Como então membros do CA foram ouvidos ainda Jéssica Bule, que disse não ter tido conhecimento, no dia da aprovação do negócio com a CR Aviation, da existência do memorando. O terceiro membro do CA a prestar declarações foi Gonçalves Zitha, 61 anos. Reforçou que não era do conhecimento do conselho a existência do memorando entretanto contrariou o actual director-geral afirmando que a devolução do valor emprestado a CR Aviation foi ordenada pelo INSS em princípios de 2015. O director falou de inicio de 2016.
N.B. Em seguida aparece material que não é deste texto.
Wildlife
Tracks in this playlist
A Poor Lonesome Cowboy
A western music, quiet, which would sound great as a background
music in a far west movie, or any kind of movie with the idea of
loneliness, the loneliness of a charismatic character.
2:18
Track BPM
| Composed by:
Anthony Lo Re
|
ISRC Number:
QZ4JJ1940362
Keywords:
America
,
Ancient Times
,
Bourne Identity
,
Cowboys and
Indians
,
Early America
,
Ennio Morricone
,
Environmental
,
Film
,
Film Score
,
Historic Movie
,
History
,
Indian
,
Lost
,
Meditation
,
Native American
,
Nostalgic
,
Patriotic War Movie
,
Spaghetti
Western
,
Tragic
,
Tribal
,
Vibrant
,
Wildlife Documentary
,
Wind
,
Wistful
Depôs também Sérgio Fernandes, 39 anos, sócio da AVS Investimentos, sociedade que em 2015 comprou acções de Miguel Ribeiro e trabalhou com o falecido Rogério Manuel. Fernandes devia explicar as razões da recusa da CR Aviation em devolver o valor, tendo este afirmando que não tomou conhecimento que o INSS exigia devolução. Explicou que quando a sociedade que faz parte entrou empresa de aviação fez de tudo para fechar o processo de cotação na bolsa. Fez-se auditoria, obteve-se autorização do Banco de Moçambique, mas não conseguiram financiamento porque a polémica sobre o negócio já tinha sido despoletada na imprensa e nenhum banco contactado, nomeadamente BCI, BIG e BNI, queria ver seu nome envolvido. Foi então que também venderam as suas acções. As quatro aeronaves compradas pela CR Aviation foram vendidas pela Raní Investiments, sediada em Dubai e que em Moçambique é representado pela Raní Resorts, dona das torres Raní. Gestor financeiro desta sociedade também explicou o papel da empresa que representava.
ALEGAÇÕES FINAIS
Prático nos procedimentos, o juiz Rui Dauane anunciou o início das alegações finais. O Ministério Público, na voz da procuradora Sheila Matavele pediu a condenação dos três arguidos por terem sido provado o cometimento dos crimes de que são acusados. Já a defesa pediu absolvição dos três afirmando já ter sido provado terem sido cometidos os crimes que a acusação do Ministério Público arrola. É advogado de Francisco Mazoio Inácio Matsinhe, enquanto Elísio de Sousa defende o antigo accionista da CR Aviation, Miguel Ribeiro. Por seu turno, Abílio Simbine é advogado do antigo director do INSS, Baptista Machaieie. A leitura da sentença está marcada para última semana de Janeiro. Para o efeito, o juiz alegou que se trata de um caso mais complexo do que imaginara e vai precisar de algum tempo para analisar as provas produzidas.